EXERCISE: Write out the whole listing below exactly, skipping each picture.

>>>>

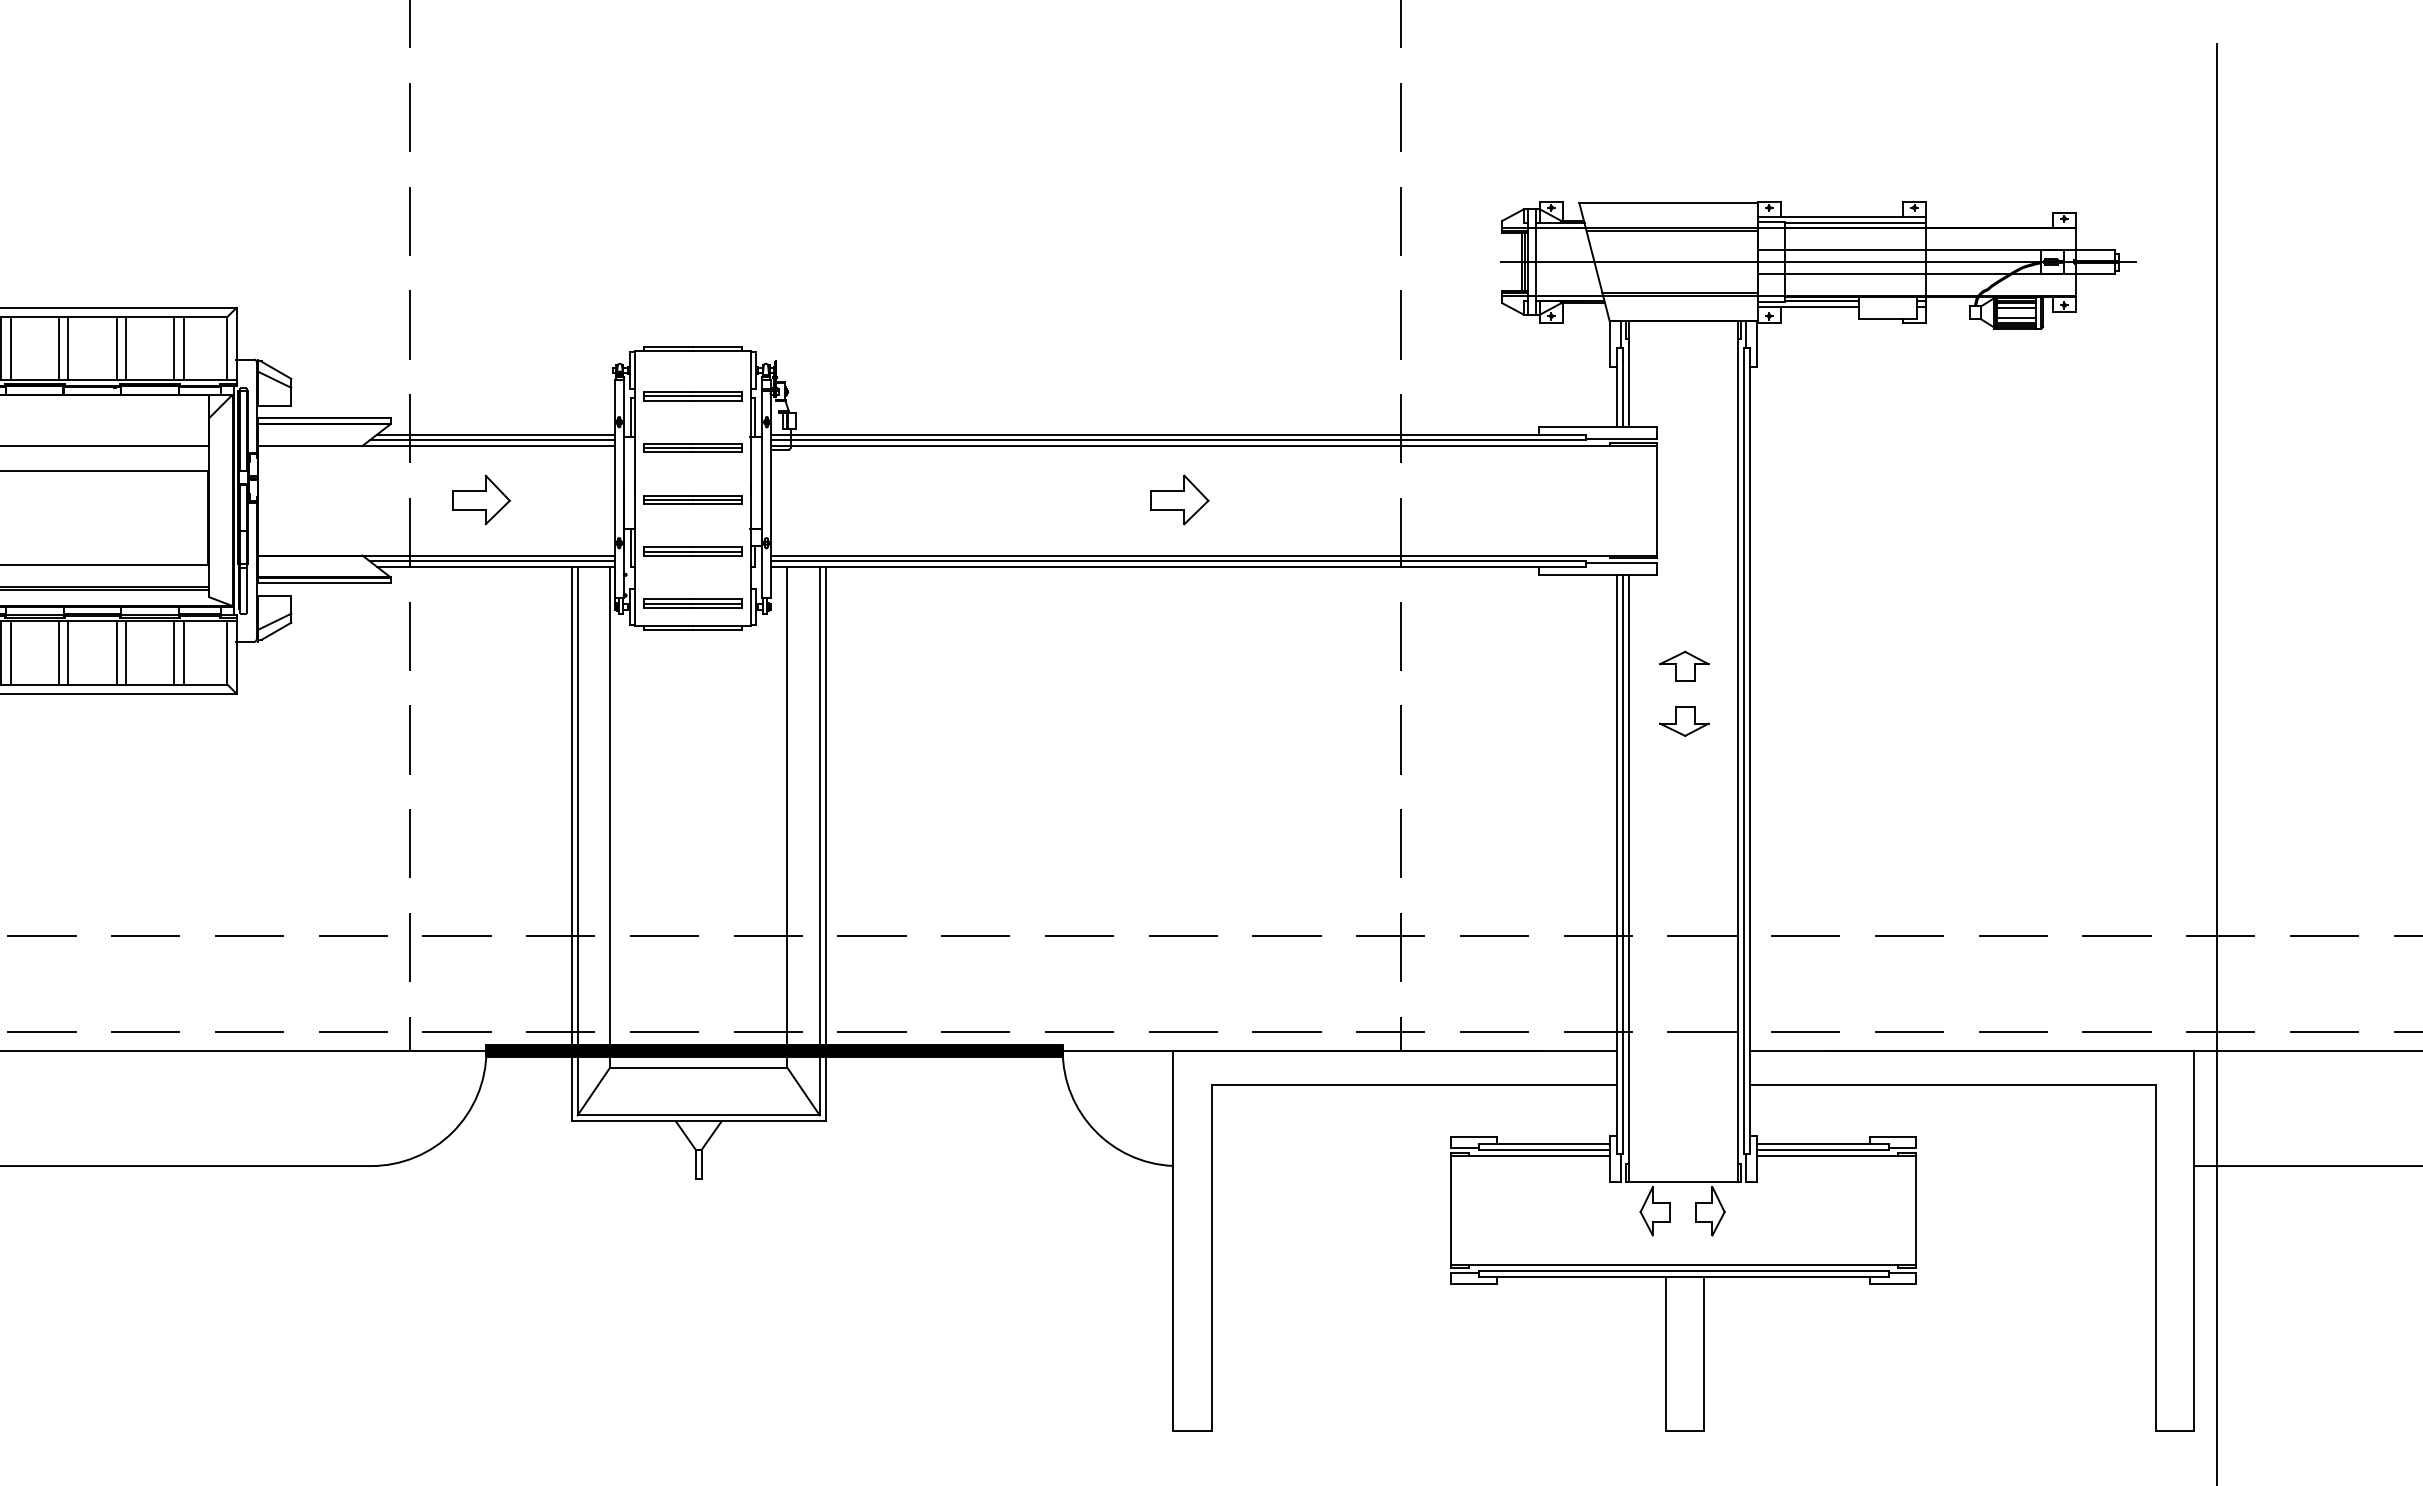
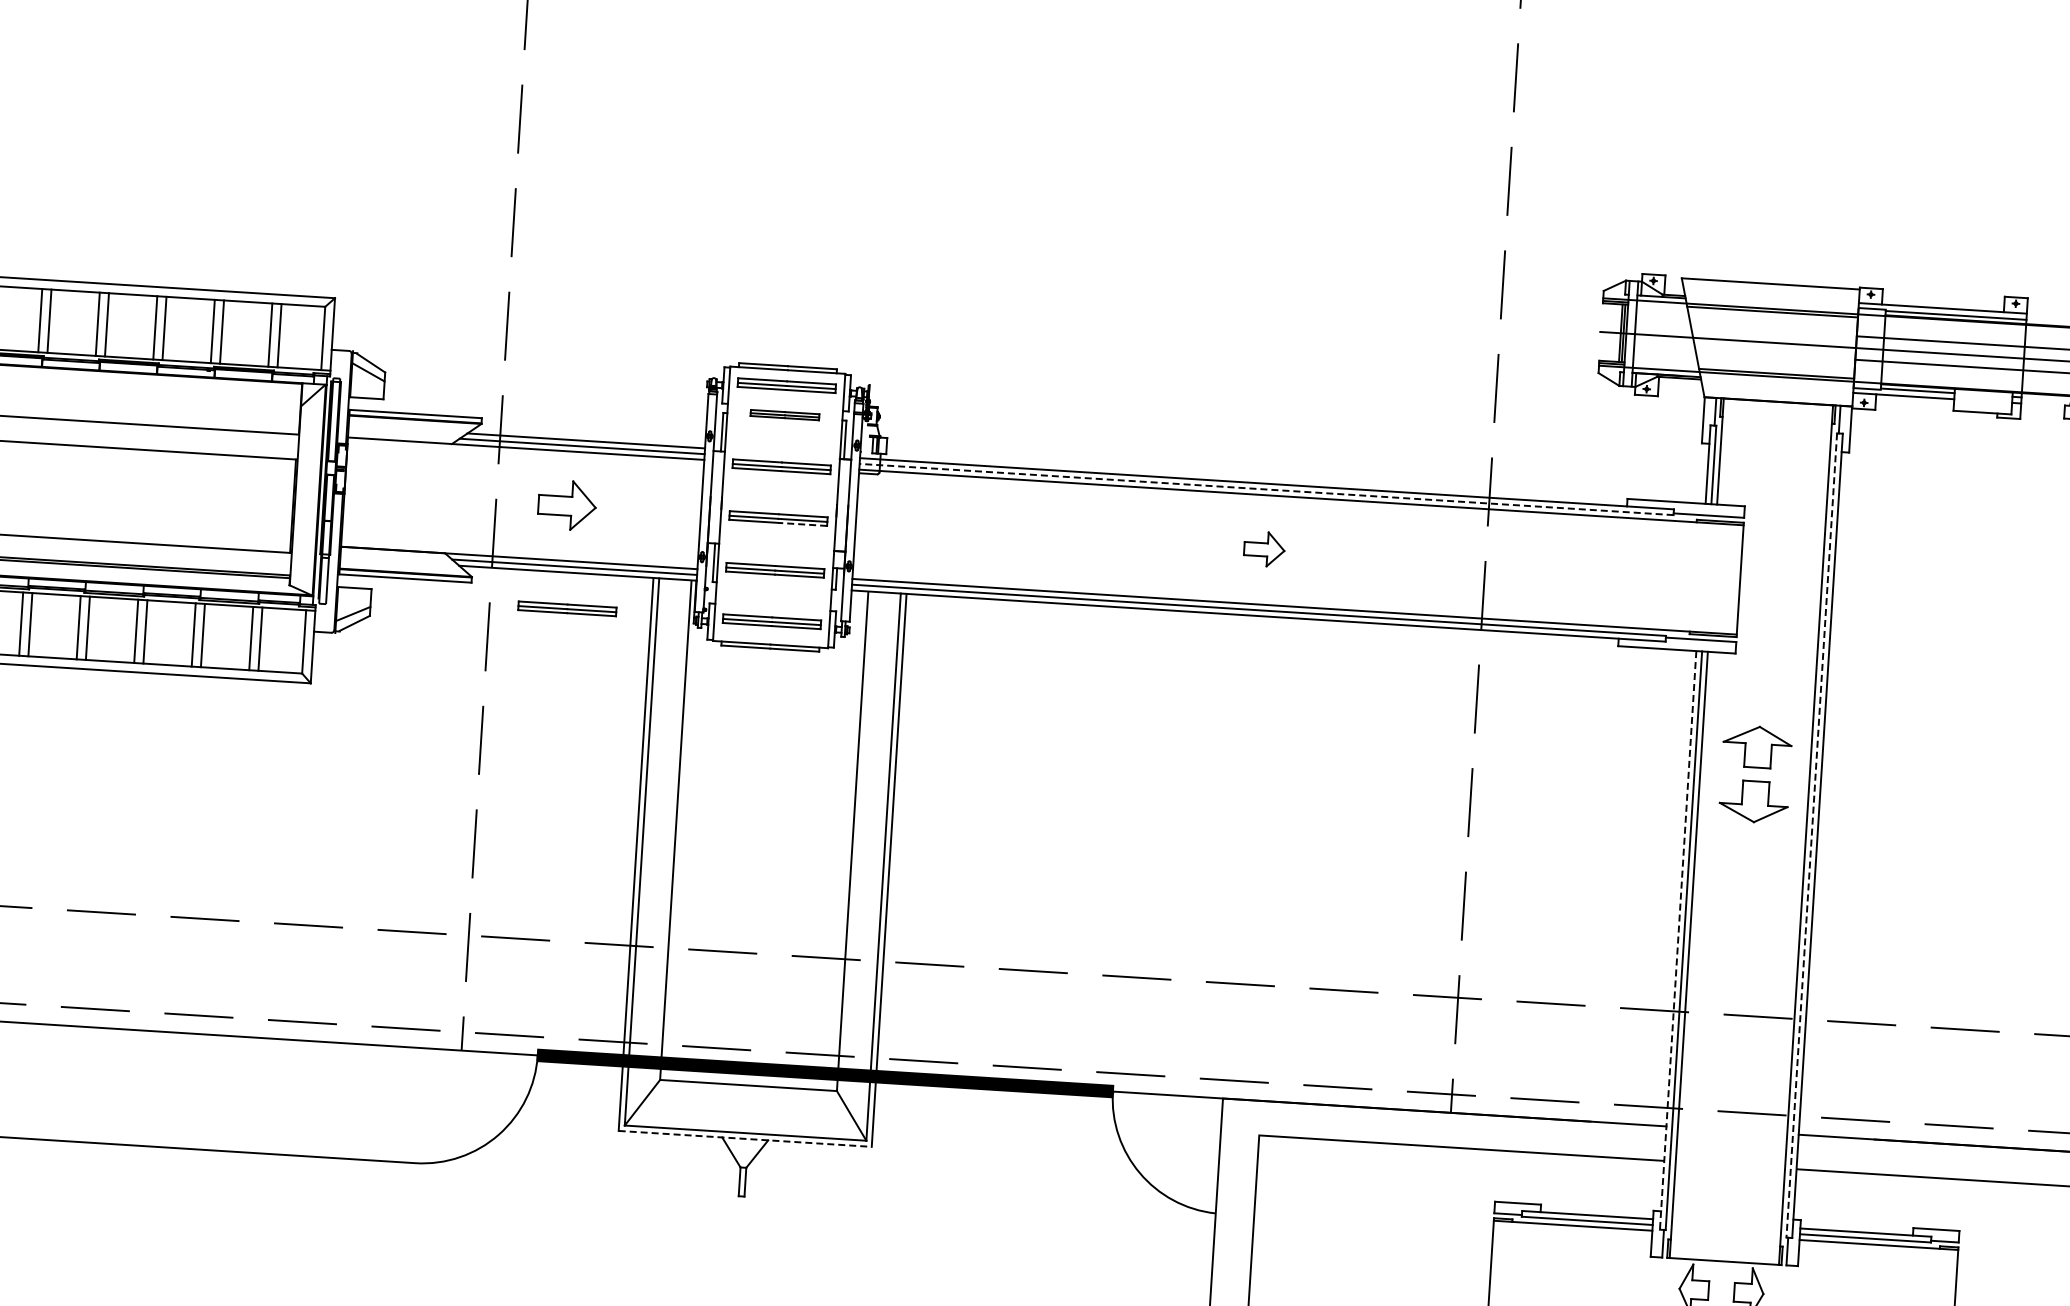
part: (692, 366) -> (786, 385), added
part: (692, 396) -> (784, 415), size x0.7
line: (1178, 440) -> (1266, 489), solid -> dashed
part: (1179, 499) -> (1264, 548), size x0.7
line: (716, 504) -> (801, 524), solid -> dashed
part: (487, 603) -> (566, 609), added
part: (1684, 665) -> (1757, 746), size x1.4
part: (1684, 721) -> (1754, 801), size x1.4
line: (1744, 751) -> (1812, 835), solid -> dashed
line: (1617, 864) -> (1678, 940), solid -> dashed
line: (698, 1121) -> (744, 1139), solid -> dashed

<<<<

SOLVED EXERCISE:
part: (692, 366) -> (786, 385), added
part: (692, 396) -> (784, 415), size x0.7
line: (1178, 440) -> (1266, 489), solid -> dashed
part: (1179, 499) -> (1264, 548), size x0.7
line: (716, 504) -> (801, 524), solid -> dashed
part: (487, 603) -> (566, 609), added
part: (1684, 665) -> (1757, 746), size x1.4
part: (1684, 721) -> (1754, 801), size x1.4
line: (1744, 751) -> (1812, 835), solid -> dashed
line: (1617, 864) -> (1678, 940), solid -> dashed
line: (698, 1121) -> (744, 1139), solid -> dashed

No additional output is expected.